### Exercise description
Copy out every one of the records below word for word, but leave the pictures out.

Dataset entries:
■ ■ ■

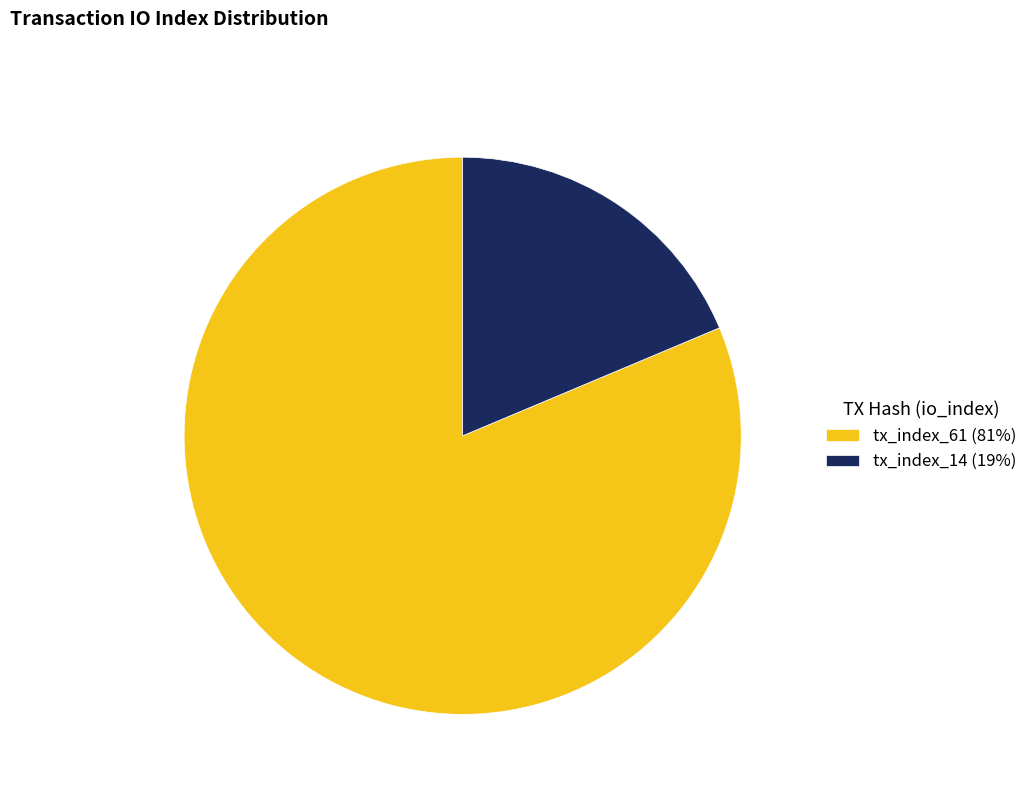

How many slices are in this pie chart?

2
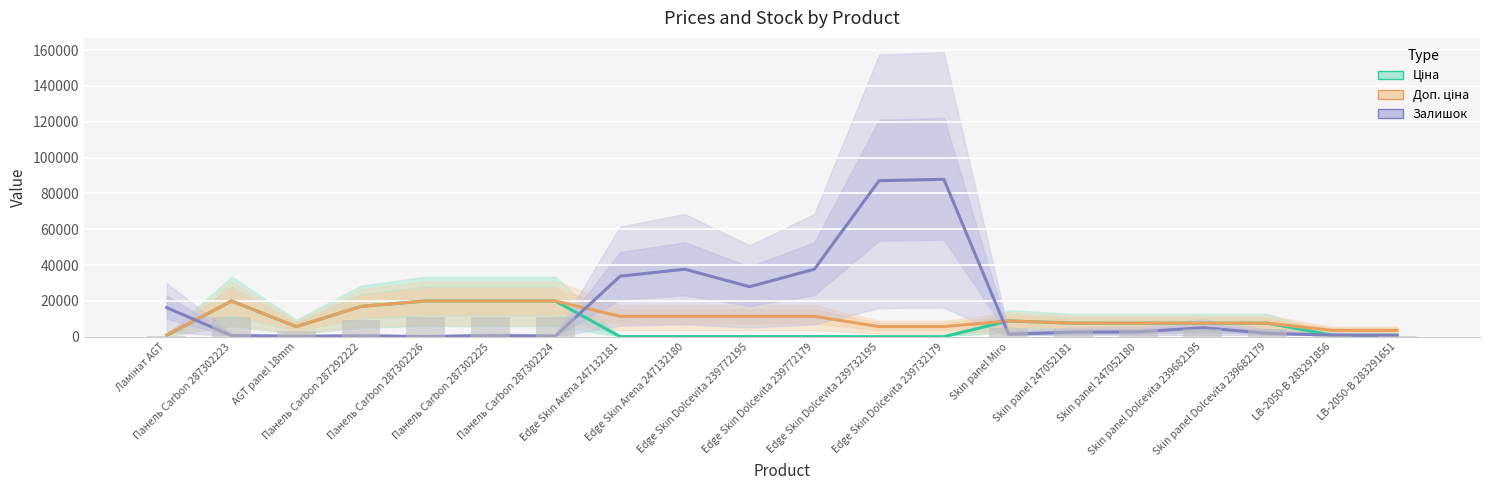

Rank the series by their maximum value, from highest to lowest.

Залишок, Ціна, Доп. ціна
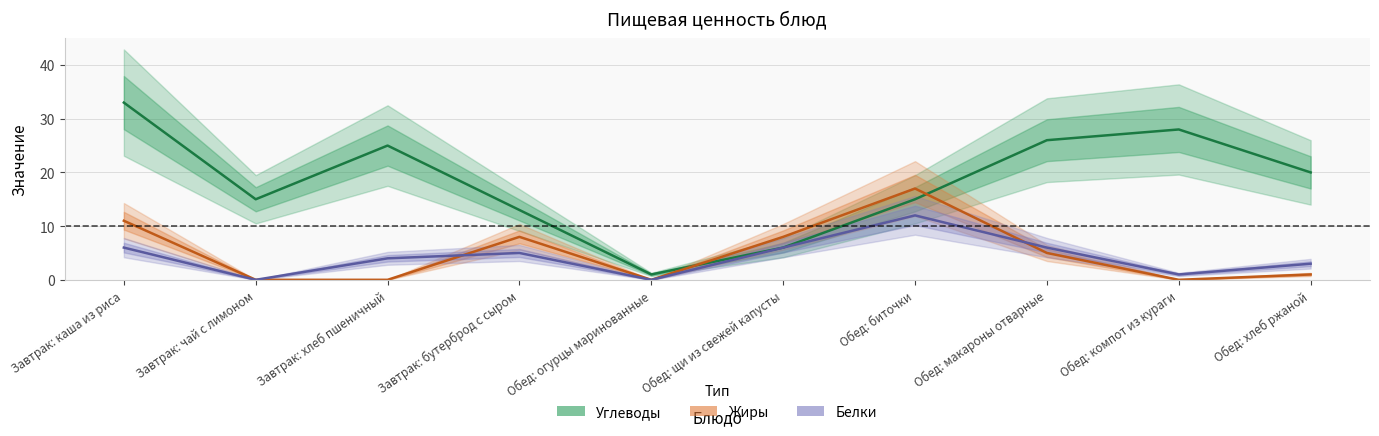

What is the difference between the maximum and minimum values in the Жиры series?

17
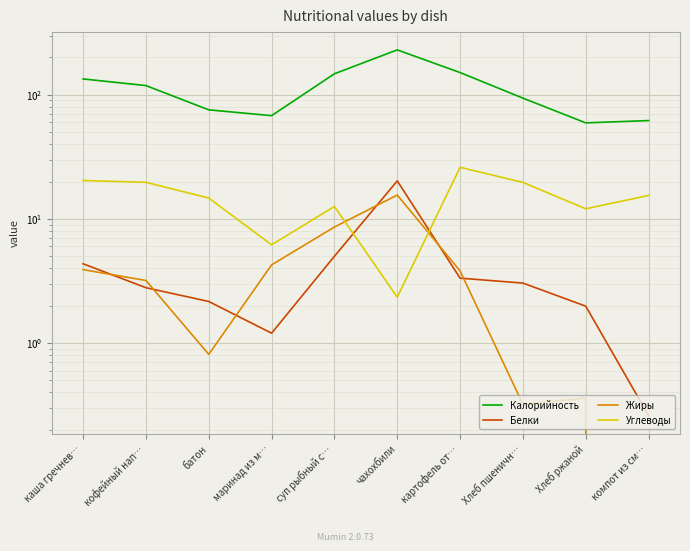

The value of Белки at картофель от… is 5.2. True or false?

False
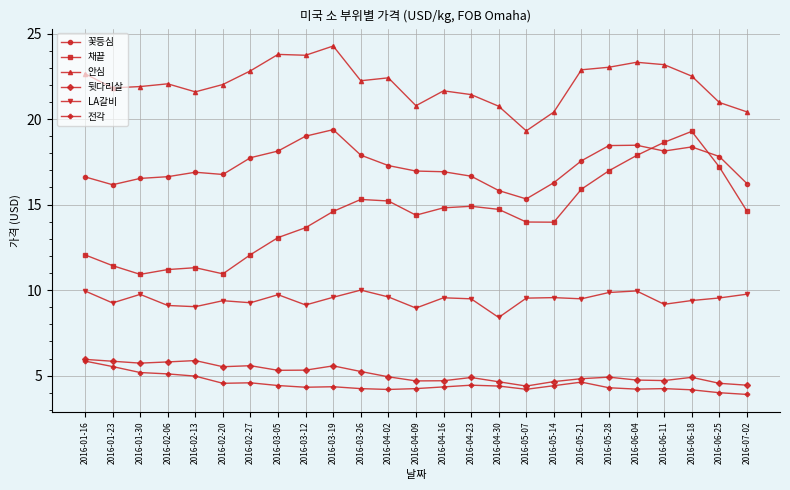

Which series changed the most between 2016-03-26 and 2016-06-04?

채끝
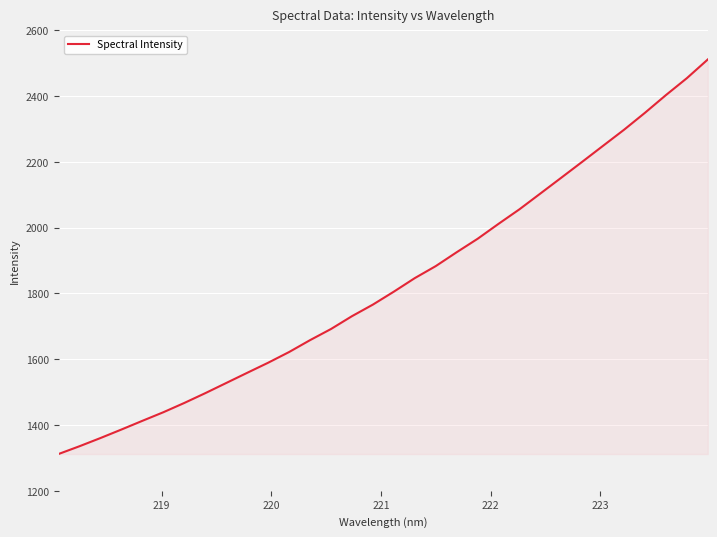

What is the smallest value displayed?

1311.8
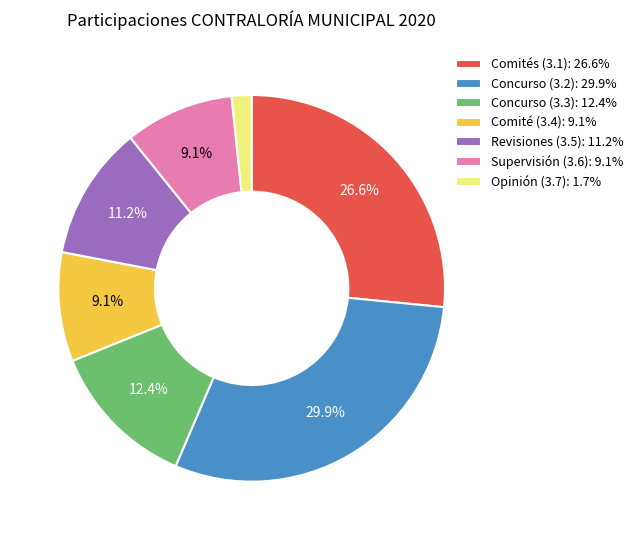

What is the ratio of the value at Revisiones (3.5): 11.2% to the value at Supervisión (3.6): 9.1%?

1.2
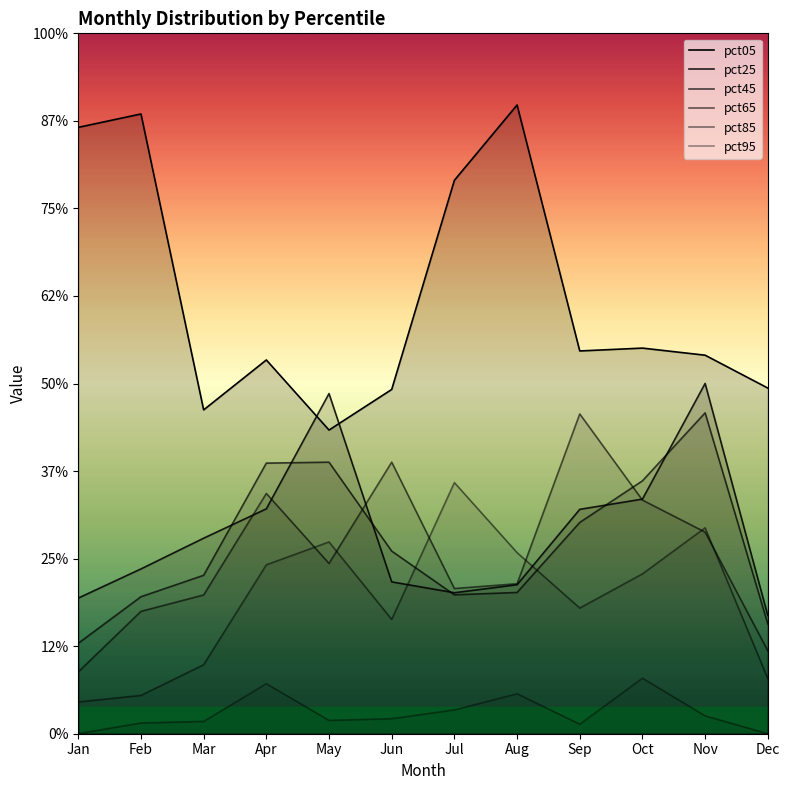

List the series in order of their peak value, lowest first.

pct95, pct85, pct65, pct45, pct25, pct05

■ ■ ■

### Response
How many slices are in this pie chart?

2

Rank the series by their maximum value, from highest to lowest.

Залишок, Ціна, Доп. ціна

What is the difference between the maximum and minimum values in the Жиры series?

17

The value of Белки at картофель от… is 5.2. True or false?

False

Which series changed the most between 2016-03-26 and 2016-06-04?

채끝

What is the smallest value displayed?

1311.8

What is the ratio of the value at Revisiones (3.5): 11.2% to the value at Supervisión (3.6): 9.1%?

1.2

List the series in order of their peak value, lowest first.

pct95, pct85, pct65, pct45, pct25, pct05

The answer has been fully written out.